Volunteers measure Lake Tahoe area water quality in annual Tahoe Truckee Snapshot Day
A volunteer army of citizen scientists fanned out across the Lake Tahoe area watershed on Saturday morning for the annual Tahoe-Truckee Snapshot Day.
The 26th annual spring gathering is the area's longest-running citizen science program, where teams of volunteers of all ages and abilities collect water samples and measure their quality across the across the Truckee River watershed. Data from the lakes, streams and rivers provides a point in time snapshot of the quality of the drinking water and recreational areas.

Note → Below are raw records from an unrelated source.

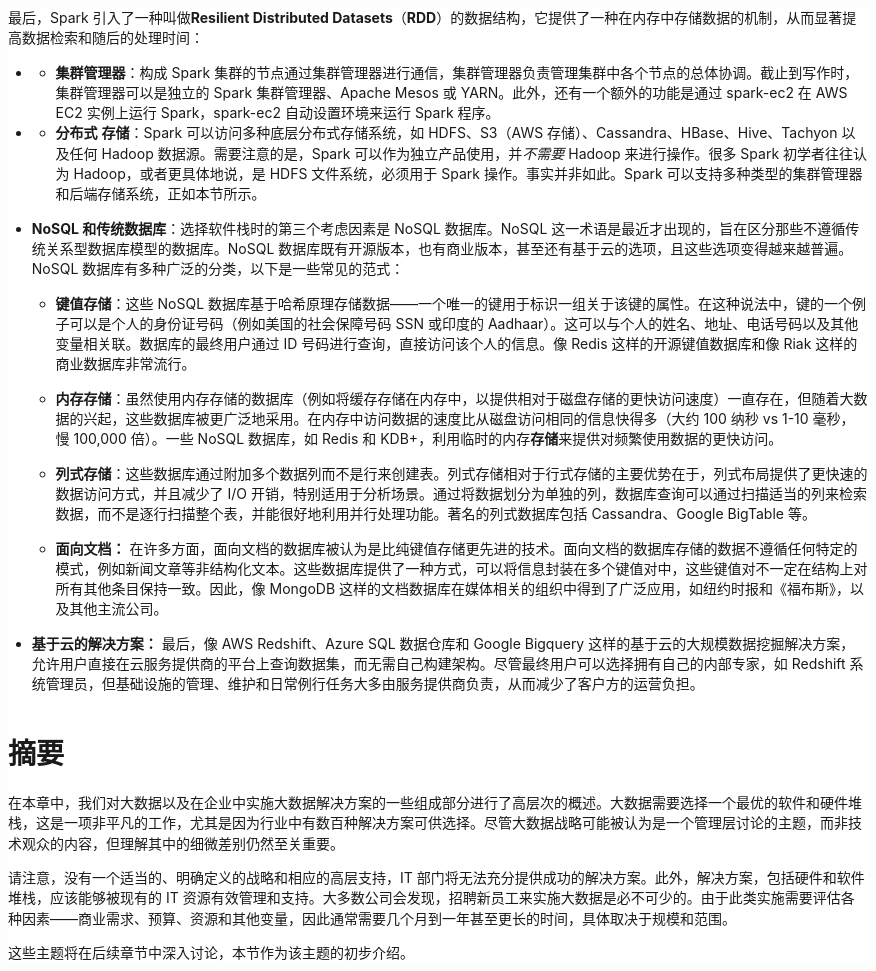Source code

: 最后，Spark 引入了一种叫做**Resilient Distributed Datasets**（**RDD**）的数据结构，它提供了一种在内存中存储数据的机制，从而显著提高数据检索和随后的处理时间：

+   +   **集群管理器**：构成 Spark 集群的节点通过集群管理器进行通信，集群管理器负责管理集群中各个节点的总体协调。截止到写作时，集群管理器可以是独立的 Spark 集群管理器、Apache Mesos 或 YARN。此外，还有一个额外的功能是通过 spark-ec2 在 AWS EC2 实例上运行 Spark，spark-ec2 自动设置环境来运行 Spark 程序。

+   +   **分布式** **存储**：Spark 可以访问多种底层分布式存储系统，如 HDFS、S3（AWS 存储）、Cassandra、HBase、Hive、Tachyon 以及任何 Hadoop 数据源。需要注意的是，Spark 可以作为独立产品使用，并*不需要* Hadoop 来进行操作。很多 Spark 初学者往往认为 Hadoop，或者更具体地说，是 HDFS 文件系统，必须用于 Spark 操作。事实并非如此。Spark 可以支持多种类型的集群管理器和后端存储系统，正如本节所示。

+   **NoSQL 和传统数据库**：选择软件栈时的第三个考虑因素是 NoSQL 数据库。NoSQL 这一术语是最近才出现的，旨在区分那些不遵循传统关系型数据库模型的数据库。NoSQL 数据库既有开源版本，也有商业版本，甚至还有基于云的选项，且这些选项变得越来越普遍。NoSQL 数据库有多种广泛的分类，以下是一些常见的范式：

    +   **键值存储**：这些 NoSQL 数据库基于哈希原理存储数据——一个唯一的键用于标识一组关于该键的属性。在这种说法中，键的一个例子可以是个人的身份证号码（例如美国的社会保障号码 SSN 或印度的 Aadhaar）。这可以与个人的姓名、地址、电话号码以及其他变量相关联。数据库的最终用户通过 ID 号码进行查询，直接访问该个人的信息。像 Redis 这样的开源键值数据库和像 Riak 这样的商业数据库非常流行。

    +   **内存存储**：虽然使用内存存储的数据库（例如将缓存存储在内存中，以提供相对于磁盘存储的更快访问速度）一直存在，但随着大数据的兴起，这些数据库被更广泛地采用。在内存中访问数据的速度比从磁盘访问相同的信息快得多（大约 100 纳秒 vs 1-10 毫秒，慢 100,000 倍）。一些 NoSQL 数据库，如 Redis 和 KDB+，利用临时的内存**存储**来提供对频繁使用数据的更快访问。

    +   **列式存储**：这些数据库通过附加多个数据列而不是行来创建表。列式存储相对于行式存储的主要优势在于，列式布局提供了更快速的数据访问方式，并且减少了 I/O 开销，特别适用于分析场景。通过将数据划分为单独的列，数据库查询可以通过扫描适当的列来检索数据，而不是逐行扫描整个表，并能很好地利用并行处理功能。著名的列式数据库包括 Cassandra、Google BigTable 等。

    +   **面向文档：** 在许多方面，面向文档的数据库被认为是比纯键值存储更先进的技术。面向文档的数据库存储的数据不遵循任何特定的模式，例如新闻文章等非结构化文本。这些数据库提供了一种方式，可以将信息封装在多个键值对中，这些键值对不一定在结构上对所有其他条目保持一致。因此，像 MongoDB 这样的文档数据库在媒体相关的组织中得到了广泛应用，如纽约时报和《福布斯》，以及其他主流公司。

+   **基于云的解决方案：** 最后，像 AWS Redshift、Azure SQL 数据仓库和 Google Bigquery 这样的基于云的大规模数据挖掘解决方案，允许用户直接在云服务提供商的平台上查询数据集，而无需自己构建架构。尽管最终用户可以选择拥有自己的内部专家，如 Redshift 系统管理员，但基础设施的管理、维护和日常例行任务大多由服务提供商负责，从而减少了客户方的运营负担。

# 摘要

在本章中，我们对大数据以及在企业中实施大数据解决方案的一些组成部分进行了高层次的概述。大数据需要选择一个最优的软件和硬件堆栈，这是一项非平凡的工作，尤其是因为行业中有数百种解决方案可供选择。尽管大数据战略可能被认为是一个管理层讨论的主题，而非技术观众的内容，但理解其中的细微差别仍然至关重要。

请注意，没有一个适当的、明确定义的战略和相应的高层支持，IT 部门将无法充分提供成功的解决方案。此外，解决方案，包括硬件和软件堆栈，应该能够被现有的 IT 资源有效管理和支持。大多数公司会发现，招聘新员工来实施大数据是必不可少的。由于此类实施需要评估各种因素——商业需求、预算、资源和其他变量，因此通常需要几个月到一年甚至更长的时间，具体取决于规模和范围。

这些主题将在后续章节中深入讨论，本节作为该主题的初步介绍。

The volunteers tested the water for dissolved oxygen, pH, and nutrients among other categories. The environmental group Keep Tahoe Blue, which organizes the Upper Truckee River segment of the event, says the information is compiled into long-term data sets on water quality conditions and provides baseline data to be used in ongoing and future environmental projects.
"Snapshot Day is a fan-favorite event because it directly connects people with this beautiful watershed where they live, work or play - but in a completely different way," said Courtney Baumann, Keep Tahoe Blue's engagement manager and event organizer in a prepared statement.

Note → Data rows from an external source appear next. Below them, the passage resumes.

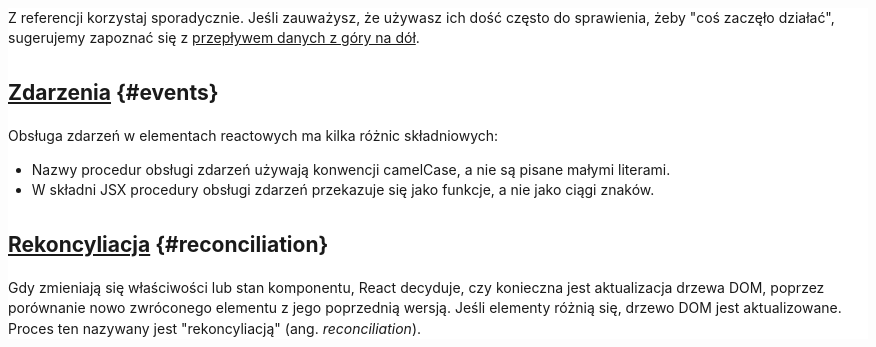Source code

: Z referencji korzystaj sporadycznie. Jeśli zauważysz, że używasz ich dość często do sprawienia, żeby "coś zaczęło działać", sugerujemy zapoznać się z [przepływem danych z góry na dół](/docs/lifting-state-up.html).

## [Zdarzenia](/docs/handling-events.html) {#events}

Obsługa zdarzeń w elementach reactowych ma kilka różnic składniowych:

* Nazwy procedur obsługi zdarzeń używają konwencji camelCase, a nie są pisane małymi literami.
* W składni JSX procedury obsługi zdarzeń przekazuje się jako funkcje, a nie jako ciągi znaków.

## [Rekoncyliacja](/docs/reconciliation.html) {#reconciliation}

Gdy zmieniają się właściwości lub stan komponentu, React decyduje, czy konieczna jest aktualizacja drzewa DOM, poprzez porównanie nowo zwróconego elementu z jego poprzednią wersją. Jeśli elementy różnią się, drzewo DOM jest aktualizowane. Proces ten nazywany jest "rekoncyliacją" (ang. *reconciliation*).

The 2026 event involves some 75 locations across the entire watershed, grouped into North Lake Tahoe, South Lake Tahoe, and Middle Truckee River. Water quality data over the past 25 years are compiled into an interactive StoryMap that you can viewed on the Keep Tahoe Blue website.

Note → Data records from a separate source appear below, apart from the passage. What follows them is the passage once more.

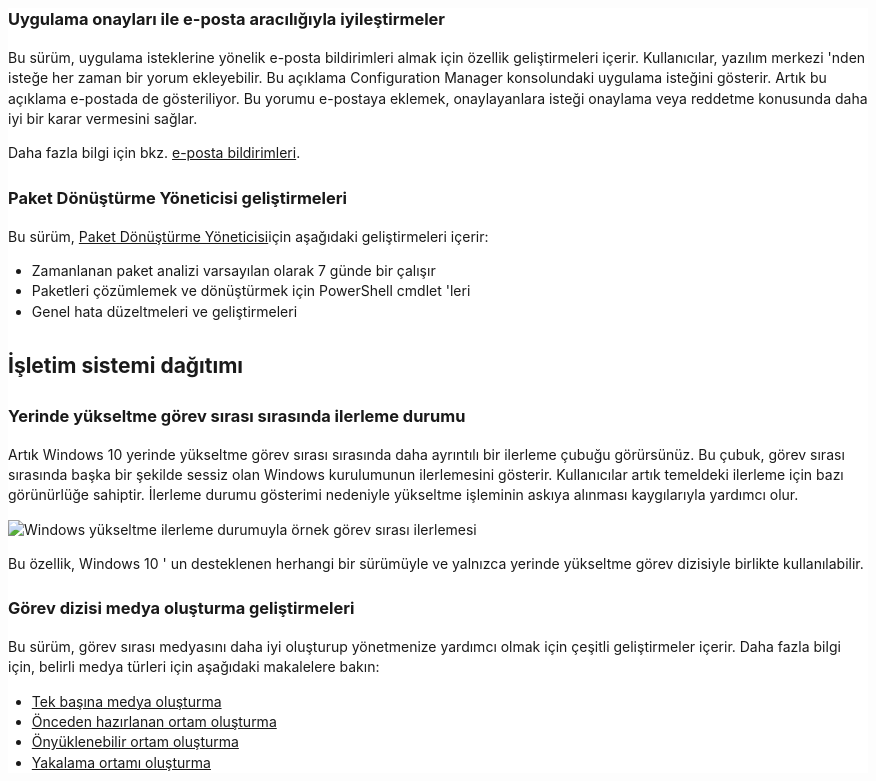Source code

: ### <a name="improvements-to-application-approvals-via-email"></a>Uygulama onayları ile e-posta aracılığıyla iyileştirmeler


Bu sürüm, uygulama isteklerine yönelik e-posta bildirimleri almak için özellik geliştirmeleri içerir. Kullanıcılar, yazılım merkezi 'nden isteğe her zaman bir yorum ekleyebilir. Bu açıklama Configuration Manager konsolundaki uygulama isteğini gösterir. Artık bu açıklama e-postada de gösteriliyor. Bu yorumu e-postaya eklemek, onaylayanlara isteği onaylama veya reddetme konusunda daha iyi bir karar vermesini sağlar.

Daha fazla bilgi için bkz. [e-posta bildirimleri](../../../apps/deploy-use/app-approval.md#bkmk_email-approve).

### <a name="improvements-to-package-conversion-manager"></a>Paket Dönüştürme Yöneticisi geliştirmeleri


Bu sürüm, [Paket Dönüştürme Yöneticisi](../../../apps/pcm/package-conversion-manager.md)için aşağıdaki geliştirmeleri içerir:

- Zamanlanan paket analizi varsayılan olarak 7 günde bir çalışır
- Paketleri çözümlemek ve dönüştürmek için PowerShell cmdlet 'leri
- Genel hata düzeltmeleri ve geliştirmeleri


## <a name="os-deployment"></a><a name="bkmk_osd"></a>İşletim sistemi dağıtımı

### <a name="progress-status-during-in-place-upgrade-task-sequence"></a>Yerinde yükseltme görev sırası sırasında ilerleme durumu


Artık Windows 10 yerinde yükseltme görev sırası sırasında daha ayrıntılı bir ilerleme çubuğu görürsünüz. Bu çubuk, görev sırası sırasında başka bir şekilde sessiz olan Windows kurulumunun ilerlemesini gösterir. Kullanıcılar artık temeldeki ilerleme için bazı görünürlüğe sahiptir. İlerleme durumu gösterimi nedeniyle yükseltme işleminin askıya alınması kaygılarıyla yardımcı olur.  

![Windows yükseltme ilerleme durumuyla örnek görev sırası ilerlemesi](media/3747129-installation-progress.png)

Bu özellik, Windows 10 ' un desteklenen herhangi bir sürümüyle ve yalnızca yerinde yükseltme görev dizisiyle birlikte kullanılabilir.

### <a name="improvements-to-task-sequence-media-creation"></a>Görev dizisi medya oluşturma geliştirmeleri


Bu sürüm, görev sırası medyasını daha iyi oluşturup yönetmenize yardımcı olmak için çeşitli geliştirmeler içerir. Daha fazla bilgi için, belirli medya türleri için aşağıdaki makalelere bakın:

- [Tek başına medya oluşturma](../../../osd/deploy-use/create-stand-alone-media.md)
- [Önceden hazırlanan ortam oluşturma](../../../osd/deploy-use/create-prestaged-media.md)
- [Önyüklenebilir ortam oluşturma](../../../osd/deploy-use/create-bootable-media.md)
- [Yakalama ortamı oluşturma](../../../osd/deploy-use/create-capture-media.md)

Research by the University of California, Davis indicates that sediment from the Upper Truckee River is a primary driver of the Lake Tahoe's clarity, and recent years have seen a shift in algae composition that also contributes to the lake's clarity. The research from the UC Davis Tahoe Environmental Research Center shows that while the lake is no longer losing about a foot of clarity per year as it did from the 1960s to the the 1990s, it has also not yet improved.